第2次防衛力整備計画について

昭和36年7月18日 閣議決定

収載資料:資料戦後二十年史 2 経済 有沢広巳・稲葉修三編 日本評論社 1966 pp.164-165 当館請求記号:210.76-Si569

1、第2次防衛力整備計画作成の趣旨
わが国内外の諸情勢の推移を見通し、わが国に対し起り得べき脅威に対処して、有効な防衛力の計画的、かつ、円滑な整備を図るため、国防の基本方針に則り、昭和37年度より昭和41年度に至る第2次防衛力整備計画を作成する。
2、防衛力整備の方針は下記のとおりである、
(イ)日米安全保障体制の下に、在来型兵器の使用による局地戦以外の侵略に対し、有効に対処しうる防衛体制の基盤を確立するため、昭和36年度末までに達成される骨幹的防衛力の内容充実を行ない、併せて科学技術の進歩に即応した精鋭な部隊建設のための基礎を培い、もって陸・海・空自衛隊の総合防衛力の向上を図るものとする。

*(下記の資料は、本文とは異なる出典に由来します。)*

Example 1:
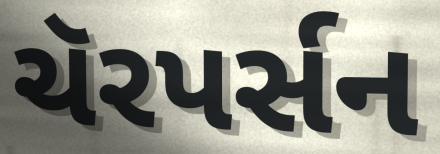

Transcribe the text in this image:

ચૅરપર્સન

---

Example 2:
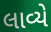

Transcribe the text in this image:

લાવ્યે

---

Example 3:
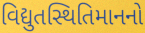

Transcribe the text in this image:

વિદ્યુતસ્થિતિમાનનો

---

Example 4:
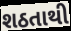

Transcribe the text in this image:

શઠતાથી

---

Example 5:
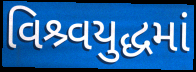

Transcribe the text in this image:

વિશ્ર્વયુદ્ધમાં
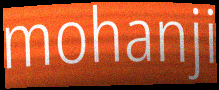
mohanji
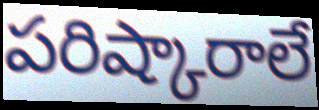
పరిష్కారాలే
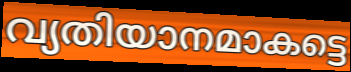
വ്യതിയാനമാകട്ടെ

(ロ)骨幹的防衛力の内容充実については、装備の近代化および損耗分の計画的更新、機動力の増強、後方支援態勢の強化、特に、基地等後方施設の整備充実、おおむね、1ヵ月分の弾薬等の備蓄等に重点をおくものとする。
(ハ)精鋭な部隊の建設に関しては、誘導兵器の進歩に即応し、対空誘導弾の導入を図るとともに、その他の近代的精鋭な装備の一部整備及び運用研究を行なうものとする。

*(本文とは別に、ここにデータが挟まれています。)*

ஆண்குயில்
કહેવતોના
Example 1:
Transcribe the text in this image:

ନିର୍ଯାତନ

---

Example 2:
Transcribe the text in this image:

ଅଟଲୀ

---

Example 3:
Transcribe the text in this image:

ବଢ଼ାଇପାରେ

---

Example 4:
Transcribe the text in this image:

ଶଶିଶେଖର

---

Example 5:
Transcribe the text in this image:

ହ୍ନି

(ニ)上のほか、防衛力の向上に資するため、情報機能を整備充実し、技術研究開発を推進するとともに、国土、国民に密着した防衛力とするため、災害救援、公共事業への協力等民生協力面の施策及び騒音防止対策を重視するものとする。
3、防衛力整備目標
(イ)以上の方針に基づく昭和41年度末における整備目標は陸上自衛隊については自衛官18万人、予備自衛官3万人、海上自衛隊については艦艇約14万t、航空自衛隊については航空機約1000機、そのほか地対空誘導弾部隊4隊とする。
(ロ)この計画実施のため、必要な防衛庁費については、年平均195億円増乃至250億円増程度と見込まれるが、各年度毎の予算は、その時々の財政経済事情を勘案し、民生安定その他一般の諸施策との均衡を考慮してこれを決定する。
(ハ)計画実施に際しては、内外情勢の推移等に伴って、戦略構想等に基づき、長期的見通しに留意しつつ、随時再検討せられるものとし、必要ある場合はすみやかにこれを修正する。